**Provided information**
────────────────────────────────────────

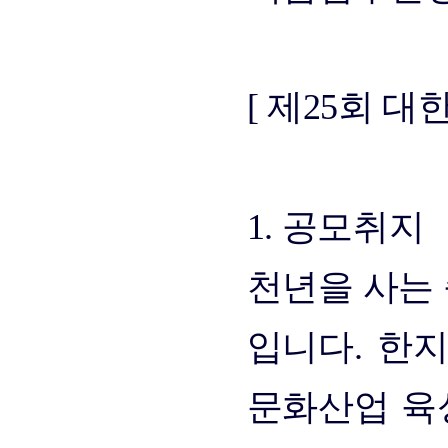
[ 제25회 
1. 공모취지
천년을 사는
입니다. 한
문화산업 육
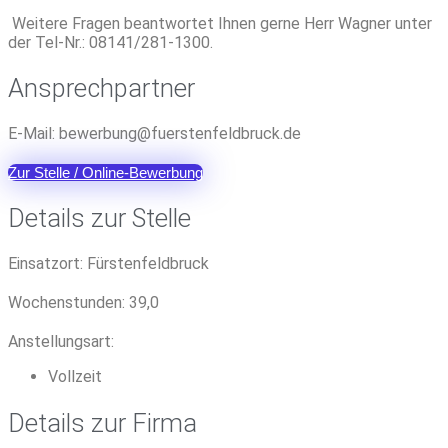
Weitere Fragen beantwortet Ihnen gerne Herr Wagner unter
der Tel-Nr.: 08141/281-1300.
Ansprechpartner
E-Mail:
reweb
@gnub
sreuf
efnet
urbdl
ed.kc
Zur Stelle / Online-Bewerbung
Details zur Stelle
Einsatzort:
Fürstenfeldbruck
Wochenstunden:
39,0
Anstellungsart:
Vollzeit
Details zur Firma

────────────────────────────────────────

**About this exercise**
Every line in the data above that contains the word "Details" counts; report how many there are and nothing more.

**Solution for this problem**
2